The book presents the results of qualitative research, based on focus group interviews and discussions, on what drives attitudes towards environmental policies. The results are then converted into policy implications. The two central outcomes are:
- Climate policies are not sufficiently coercive, and
- The terms in which they are presented are not sufficiently moralistic.
The first finding is that even people who express a strong commitment to cutting their carbon emissions will generally fail to do so if they believe others are not doing the same. When it comes to changing lifestyles for the sake of the environment, people are so upset by free-riding that even a small number of free-riders can undermine everybody else’s willingness to cooperate: ‘The corollary to “I will if you will” is the paralysis implied by “I won’t until everyone else does”’ (p. 62). Or more to the point: ‘The Fabian research reveals that policy should be less about “nudging”, more about “pushing”, “kicking” and “shoving”. This was linked to respondents wanting to do the right thing [...] but worrying that others would shirk their responsibilities and free-load’ (p. 67).
The second finding is that policymakers should stop trying to pitch carbon reduction strategies, such as home insulation or car-sharing, as a financially smart thing to do. Even if this strategy increased take-up in the short-run, it is argued, it is damaging to the cause in the longer run. Why? Because it appeals to selfish instincts. It is a strategy that takes place within the mindset of consumerism, which is precisely what needs to be overcome. It sends out the signal that it is OK to care about your wallet, that it is fine to be concerned about your personal finances – exactly the kind of mentality that the public has to be weaned off.
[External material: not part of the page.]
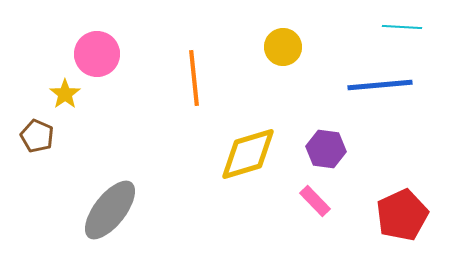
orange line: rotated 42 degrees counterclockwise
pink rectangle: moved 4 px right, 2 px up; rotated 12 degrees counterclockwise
So the message has to be ‘you’re evil if you fail to do X’, rather than ‘X will save you some money’.
Where have these people been over the past fifteen years? On the planet that I inhabit, the public has been scared witless over climate change, encouraged to feel guilty about almost everything. It was only when climate alarmism had fully gone mainstream that some politicians tried to phrase things in a more palatable language, trying to sound more positive and less miserable. But for the most part, the whole narrative of climate change has been one of guilt, fear and shame, not of saving £17.30 through installing treble-glazing.
Secondly, what exactly is ‘voluntary’, or mere nudging, in the current array of climate policies? Air passenger duty is not voluntary. Fuel duties are not voluntary. The subsidisation of renewable energy, slapped on electricity bills, is not voluntary. The cost of the European Union Emissions Trading Scheme, slapped on the prices of many goods and services, is not voluntary either. As Matthew Sinclair shows, most green taxes and quasi-taxes are already above the most pessimistic estimates of the marginal social cost of carbon, so on Pigouvian grounds, they’re too high. And then there’s the knock-on cost of environmental regulation.
But there is one set of readers to whom I would still recommend the book: those who still delude themselves into believing that there is any conceivable level of green taxation and lifestyle regulation which environmentalists would ever consider ‘sufficient’.